Even if something amazing happened in the past three years, for me, those beautiful things have been hidden by the drudgery of every day life, or by the bigger more prevalent things that have just been pain and suffering. But still I am grateful. Because all of these experiences make up who I am today.

Through all of the difficulties since 2020, I have learned a lot about who I am and who I want to be.

And, I have learned a lot about who I am, and who I don’t want to be.

Who I want to be moving into the second half of my life is a kinder person, a more easy going person, a person who I would want to be around. Since I live by myself, I get to spend a lot of time with myself, and sometimes I think that I would not want to spend much time with myself if I didn’t have to because I live within my body and I can’t avoid it. I have some goals for this year, which I have already enumerated, but I also have a guiding question for me for this year: would I want to be friends with me?

I don’t want to be the type of person who I would answer no to that question. I don’t want to spend the second half of my life being afraid that I won’t succeed, being paralyzed by the caparison game, worrying about whether or not I have what everyone else has or can do what everyone else can do, or trying to please people who will never be pleased no matter what I do. I’ve said it here before that I just want to live a life that makes me proud of who I am and what I can uniquely offer to this world.

I want to make choices that benefit as many people as possible. I want to see the good in the people around me. I want to trust people, even when they disappoint me. I want to jump in to help. I want to see the light where there isn’t much light. I want to be a hope bringer.

So, here’s to living love, peace, joy, and here’s to trying to bring light into this dark, dark world.

Sunrise on Ash Wednesday

Lent is my favorite church season, followed closely by Advent, which is weird because I hate to wait. I am a really bad wait-er. The reason these are my two favorite seasons of the church calendar isn’t that Lent or Advent are particularly happy, because Lent certainly is not happy. I am also not a masochist, so I don’t love these two seasons because of my intense need for self-punishment at waiting. My love for Lent and Advent probably has more to do with the fact that I know how long I will be waiting, and I know the outcome of the wait. I know that at the end of the 40-ish days, there will be a big event that makes the wait worthwhile. At the end there is a birth, there is resurrection. There is hope.

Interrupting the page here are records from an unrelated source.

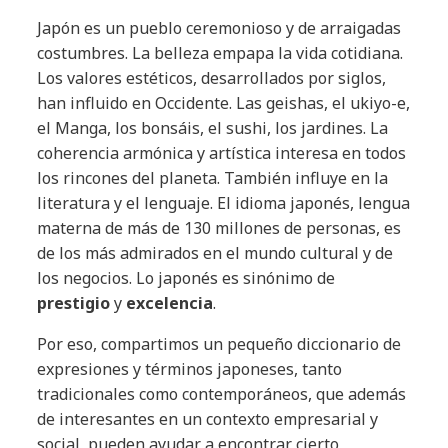
Japón es un pueblo ceremonioso y de arraigadas
costumbres. La belleza empapa la vida cotidiana.
Los valores estéticos, desarrollados por siglos,
han influido en Occidente. Las geishas, el ukiyo-e,
el Manga, los bonsáis, el sushi, los jardines. La
coherencia armónica y artística interesa en todos
los rincones del planeta. También influye en la
literatura y el lenguaje. El idioma japonés, lengua
materna de más de 130 millones de personas, es
de los más admirados en el mundo cultural y de
los negocios. Lo japonés es sinónimo de
prestigio
y
excelencia
.
Por eso, compartimos un pequeño diccionario de
expresiones y términos japoneses, tanto
tradicionales como contemporáneos, que además
de interesantes en un contexto empresarial y
social, pueden ayudar a encontrar cierto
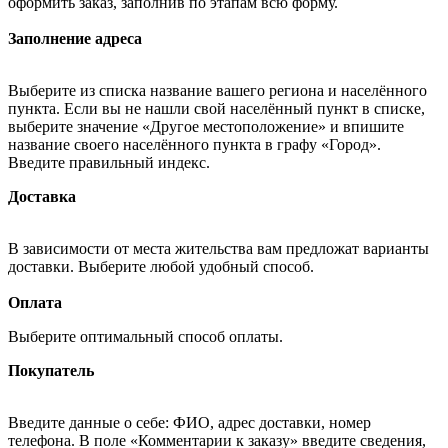
оформить заказ, заполнив по этапам всю форму.
Заполнение адреса
Выберите из списка название вашего региона и населённого
пункта. Если вы не нашли свой населённый пункт в списке,
выберите значение «Другое местоположение» и впишите
название своего населённого пункта в графу «Город».
Введите правильный индекс.
Доставка
В зависимости от места жительства вам предложат варианты
доставки. Выберите любой удобный способ.
Оплата
Выберите оптимальный способ оплаты.
Покупатель
Введите данные о себе: ФИО, адрес доставки, номер
телефона. В поле «Комментарии к заказу» введите сведения,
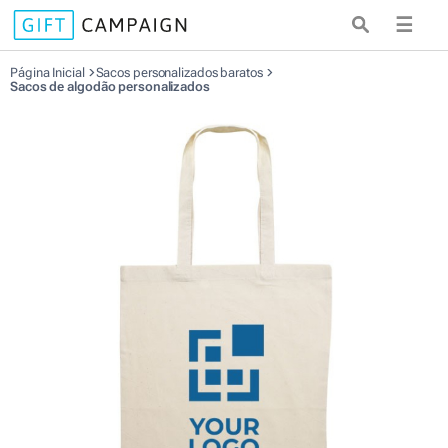
☰
Página Inicial
Sacos personalizados baratos
Sacos de algodão personalizados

Another of my favorite things is the day when I realize that the sun is rising again on my way to work, when I am not driving the entire hour-ish in the dark. Driving out of the darkness into a sunrise is the best way to start a day of work, or of travel, or even of play. Especially if that sunrise is filled with purple deepness and yellow brightness and red intensity. The sunrise brings with it a sense of a new beginning; there is hope; the beauty of the earth is a forever thing.

The most beautiful day right now in my life is the day when Ash Wednesday and the sunrise morning happen to coincide. In other words, today is my most beautiful day.

On my way to school this morning, I listened to a podcast called “Everything Happens” featuring Kate Bowler and Nadia Bolz-Weber. In the conversation, they talk about how things happen and about how we frame the bad things that happen: “I think that those kinds of ideas, you know, the reason it hurts is because it’s painful, not like, the reason this thing in your life is hard is because hard things in life are hard. It’s not a spiritual failing of yours that this feels bad. Hard things feel hard. Period” (Bolz-Weber). My take away is that we try to make difficult things seem like they are our fault, but we always think the beautiful things are someone else’s fault. Maybe just take away fault. Bad things are bad. Good things are good. Beautiful things are beautiful. Things are.

The sunrise morning, and the beginning of my favorite season of the church calendar, happening on the same day makes me joy filled and helps me to recognize how beautiful God is and how amazing [Their] work in this world is.